Così come indicare una possibile ascendenza cinefila (La pericolosa partita, 1932, di Schoedsack e Pichel) può innescare una libertà interpretativa che il film di Gary Ross non merita e non giustifica. Diciamolo subito: i riferimenti alla storia di Roma antica sono da fumetti, in linea coi centurioni a pagamento con cui i turisti si fanno fotografare davanti ai Colosseo; i rimandi alle divisione tra «poveri» e «ricchi» (che di scontro di classe non si può proprio parlare) sono talmente schematici da sfidare il ridicolo; e le allusioni alla dittatura dei media sono così superficiali e folcloristiche da giustificare l'idea che siano state messe lì per «imbrogliare» un po' le carte, furbesco tributo allo spirito dei tempi.

Questo non vuol dire che il film non funzioni come giocattolone adolescenziale, ma il suo posto è più tra i videogame e i gioco di ruolo che tra i titoli che segnano la storia del cinema. E anche pensando solo a quella degli incassi (dove è già entrato di diritto tra i primi cinquanta film di tutti i tempi) coltivo la tenue speranza che il successo in terra americana non venga bissato - almeno in proporzioni simili - anche da noi. E non per disprezzo verso il «pubblico» ma per «amore» verso il cinema e per fiducia in un maggior livello di «maturità» degli adolescenti italiani. Come una martellante campagna autopromozionale si è già preoccupata di farci sapere, il film è tratto dal primo dei tre romanzi di Suzanne Collins (pubblicati in Italia da Mondadori) e ambientato in un futuro post-moderno e post-apocalittico, nello stato di Panem (gli antichi Stati Uniti): come punizione per un’antica ribellione al potere centrale, da 74 anni si svolgono gli «hunger games», a cui i dodici Territori nazionali mandano ognuno un ragazzo e una ragazza tra i 12 e il 18 anni per un combattimento all'ultimo sangue.

A filmare chi sarà l'ultimo sopravvissuto ci pensa una specie di grande fratello televisivo, i cui programmi vengono seguiti con comprensibile apprensione dai Territori e con divertito cinismo dai ricchi privilegiati che abitano la capitale del Paese.

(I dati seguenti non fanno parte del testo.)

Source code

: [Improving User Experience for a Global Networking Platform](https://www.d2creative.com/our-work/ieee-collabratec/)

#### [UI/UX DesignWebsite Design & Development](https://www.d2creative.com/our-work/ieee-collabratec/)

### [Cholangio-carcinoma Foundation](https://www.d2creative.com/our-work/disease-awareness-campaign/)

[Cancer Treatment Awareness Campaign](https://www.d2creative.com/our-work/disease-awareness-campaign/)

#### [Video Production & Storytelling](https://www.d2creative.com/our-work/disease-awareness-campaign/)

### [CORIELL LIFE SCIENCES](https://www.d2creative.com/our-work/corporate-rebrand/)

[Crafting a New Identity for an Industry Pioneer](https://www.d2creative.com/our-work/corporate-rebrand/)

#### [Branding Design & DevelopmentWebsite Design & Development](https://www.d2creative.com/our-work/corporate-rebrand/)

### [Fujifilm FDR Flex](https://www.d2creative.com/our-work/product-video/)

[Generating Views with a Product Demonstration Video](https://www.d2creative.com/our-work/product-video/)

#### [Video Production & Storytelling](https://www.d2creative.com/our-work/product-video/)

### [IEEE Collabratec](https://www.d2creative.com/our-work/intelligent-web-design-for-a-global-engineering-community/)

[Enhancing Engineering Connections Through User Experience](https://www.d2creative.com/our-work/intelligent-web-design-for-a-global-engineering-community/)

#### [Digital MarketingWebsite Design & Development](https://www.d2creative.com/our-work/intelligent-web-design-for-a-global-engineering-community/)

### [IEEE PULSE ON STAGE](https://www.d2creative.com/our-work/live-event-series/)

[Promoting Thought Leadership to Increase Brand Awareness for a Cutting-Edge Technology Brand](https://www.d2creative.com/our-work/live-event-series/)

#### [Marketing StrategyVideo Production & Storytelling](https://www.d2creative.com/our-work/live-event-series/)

Nella prima ora dei 142 minuti di film, veniamo messi a conoscenza della rigida divisione sociale che vige a Panem, più variegata nel romanzo e più drammatica nel film, che ci mostra solo i poverissimi minatori del dodicesimo Territorio, quello da cui provengono i due «tributi» Katniss, (Jennifer Lawrence) che si è offerta volontaria al posto della sorellina minore sorteggiata, e Peeta (Josh Hutcherson). Scopriamo chi muove le fila del combattimento (Wes Bentley) e chi quelle del potere politico (Donald Sutherland), quali sono le regole del combattimento e quelle dello spettacolo (guidato da un inquietante Stanley Tucci). E soprattutto ci sforziamo di orientarci tra i vari indizi che la sceneggiatura (del regista, dell'autrice dei romanzi e di Billy Ray) lascia ogni tanto cadere: l'importanza del look (c'è Lenny Kravitz a occuparsi di quello di Katniss e Peeta), del bisogno di ingraziarsi gli spettatori abbienti (chiamati apertamente sponsor dal «consigliere» Woody Harrelson), di far colpo sul romanticismo di chi guarda e soprattutto sul ruolo di «circenses» cui tutti i «tributi» sono costretti dalle regole di Panem.

Peccato che tutto o quasi venga abbandonato nella seconda parte del film, dove seguiamo soprattutto la lotta dei due rappresentati del dodicesimo territorio per sopravvivere: senza una vera spiegazione diventano loro i «buoni» per cui tifare mentre uno dopo l'altro vengono abbandonati o dimenticati gli elementi «sociologici» scoperti nella prima parte. Resta, com'era prevedibile, un sotto fondo di rozzo darwinismo sociale (la lotta per la sopravvivenza) appena un po' riscattato dal solito «omnia vincit amor». Con buona pace di chi si era immaginato letture più complesse e profonde, non dico come Il signore delle mosche (di Golding e Brook) ma nemmeno come Battle Royal (di Fukasaku), mentre La pericolosa partita con i suoi inquietanti incubi fantastici sembra lontanissima. Anche per via di una certa ipocrisia visiva, che cancella le immagini più cruente dei duelli all'arma bianca, proprio quelli che potrebbero offendere non certo lo spettatore ma piuttosto il rigidissimo censore americano.